• [Action item]: Pictures stay out of the answer, but every line of the material must be restated exactly.

[[ Information, beginning ]]

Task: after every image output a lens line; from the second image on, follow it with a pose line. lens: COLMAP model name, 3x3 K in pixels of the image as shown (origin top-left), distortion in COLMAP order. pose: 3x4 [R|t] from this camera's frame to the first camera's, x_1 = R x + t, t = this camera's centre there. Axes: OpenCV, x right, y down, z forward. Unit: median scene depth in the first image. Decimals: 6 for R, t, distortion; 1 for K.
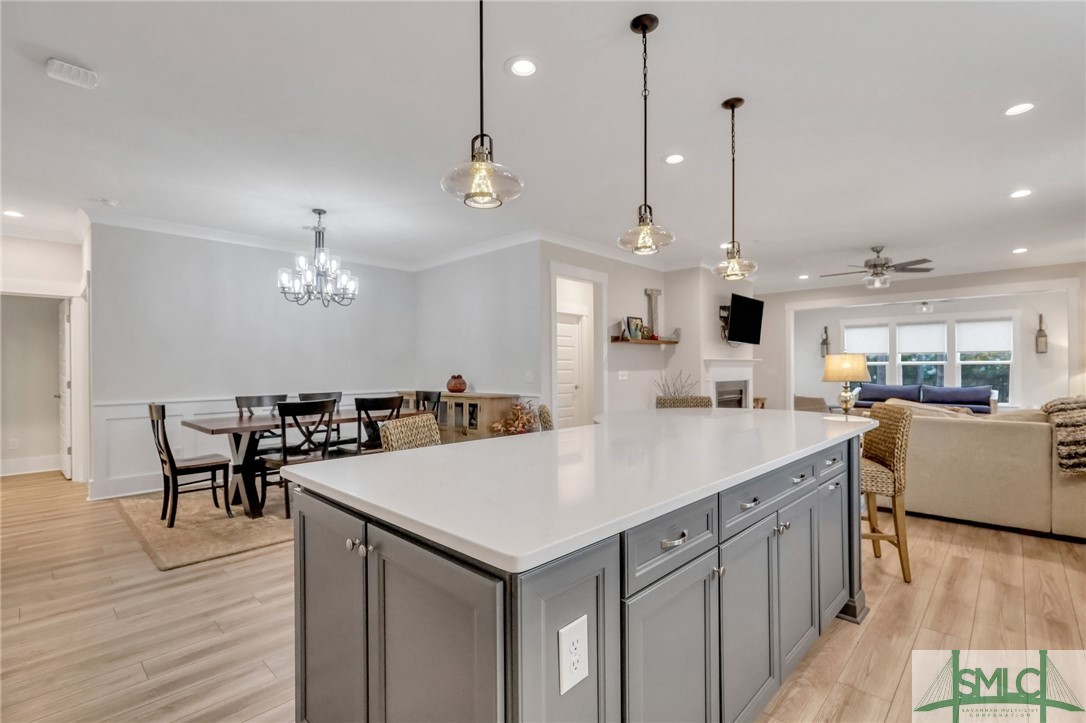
lens RADIAL K [[496.5, 0, 550.4], [0, 496.5, 368.4], [0, 0, 1]] dist [-0.000669, -0.000686]
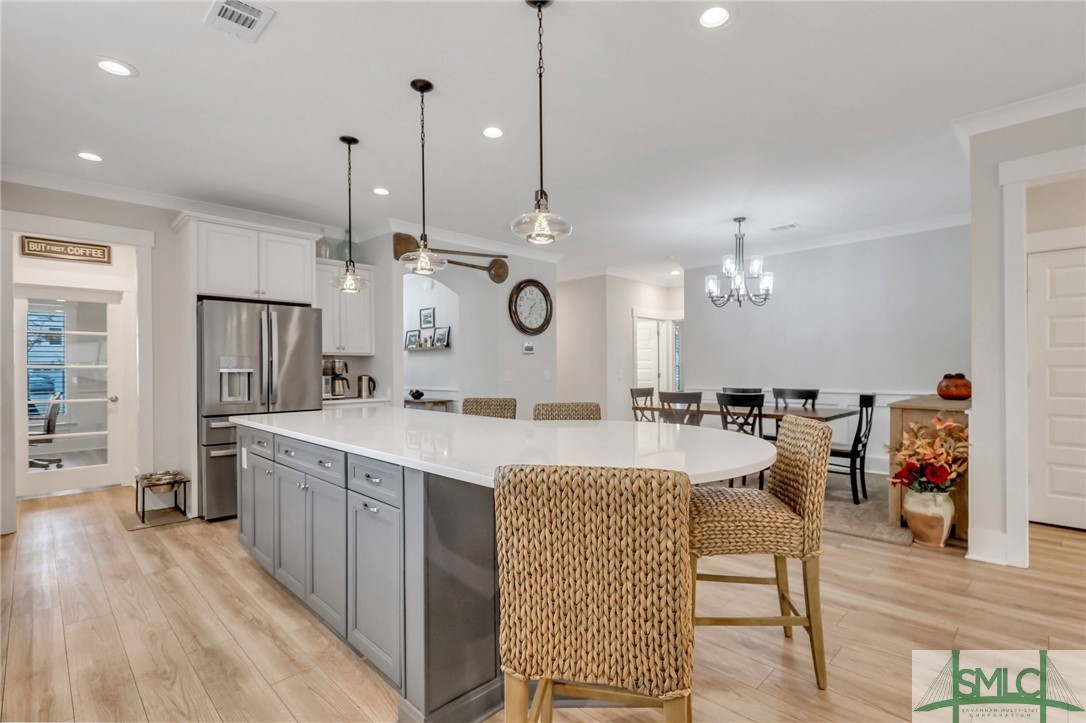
lens RADIAL K [[503.3, 0, 549.1], [0, 503.3, 367.7], [0, 0, 1]] dist [0.001059, -0.000592]
pose [[-0.022637, 0.006190, -0.999725, 0.631721], [0.007160, 0.999956, 0.006029, -0.002806], [0.999718, -0.007022, -0.022680, 0.591473]]
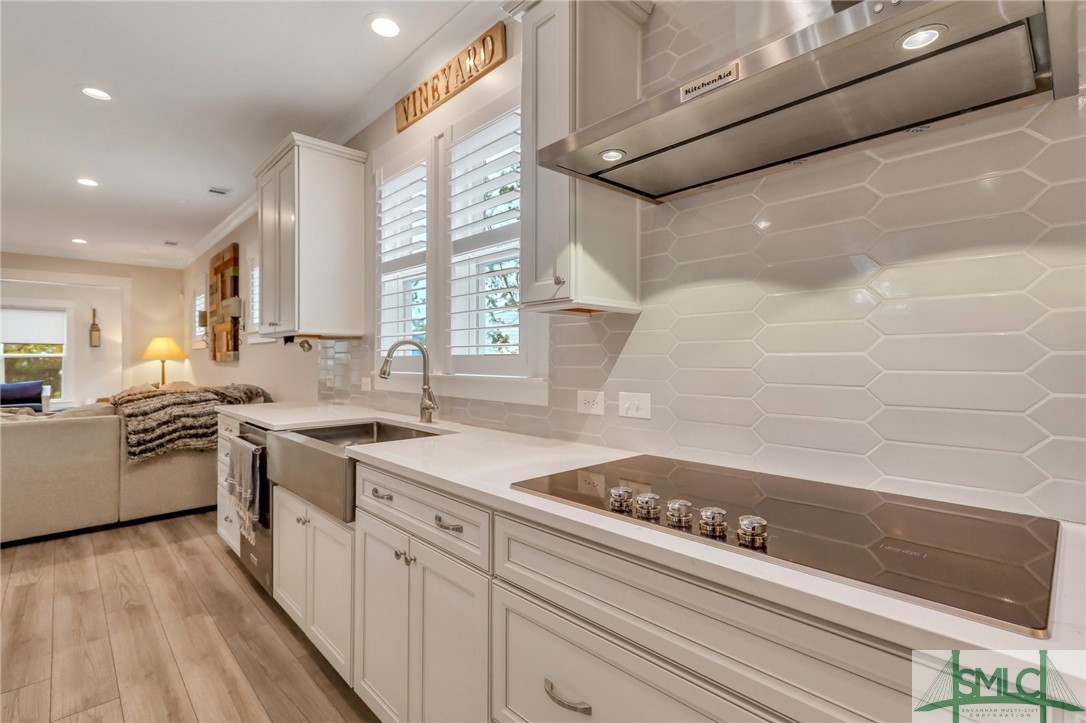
lens RADIAL K [[504.4, 0, 547.0], [0, 504.4, 356.4], [0, 0, 1]] dist [0.000502, 0.000145]
pose [[0.048933, 0.010919, 0.998742, 0.005321], [0.000710, 0.999940, -0.010967, 0.001484], [-0.998802, 0.001246, 0.048922, 0.045513]]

[[ Information, end ]]

• [Answer section]:
Task: after every image output a lens line; from the second image on, follow it with a pose line. lens: COLMAP model name, 3x3 K in pixels of the image as shown (origin top-left), distortion in COLMAP order. pose: 3x4 [R|t] from this camera's frame to the first camera's, x_1 = R x + t, t = this camera's centre there. Axes: OpenCV, x right, y down, z forward. Unit: median scene depth in the first image. Decimals: 6 for R, t, distortion; 1 for K.
lens RADIAL K [[496.5, 0, 550.4], [0, 496.5, 368.4], [0, 0, 1]] dist [-0.000669, -0.000686]
lens RADIAL K [[503.3, 0, 549.1], [0, 503.3, 367.7], [0, 0, 1]] dist [0.001059, -0.000592]
pose [[-0.022637, 0.006190, -0.999725, 0.631721], [0.007160, 0.999956, 0.006029, -0.002806], [0.999718, -0.007022, -0.022680, 0.591473]]
lens RADIAL K [[504.4, 0, 547.0], [0, 504.4, 356.4], [0, 0, 1]] dist [0.000502, 0.000145]
pose [[0.048933, 0.010919, 0.998742, 0.005321], [0.000710, 0.999940, -0.010967, 0.001484], [-0.998802, 0.001246, 0.048922, 0.045513]]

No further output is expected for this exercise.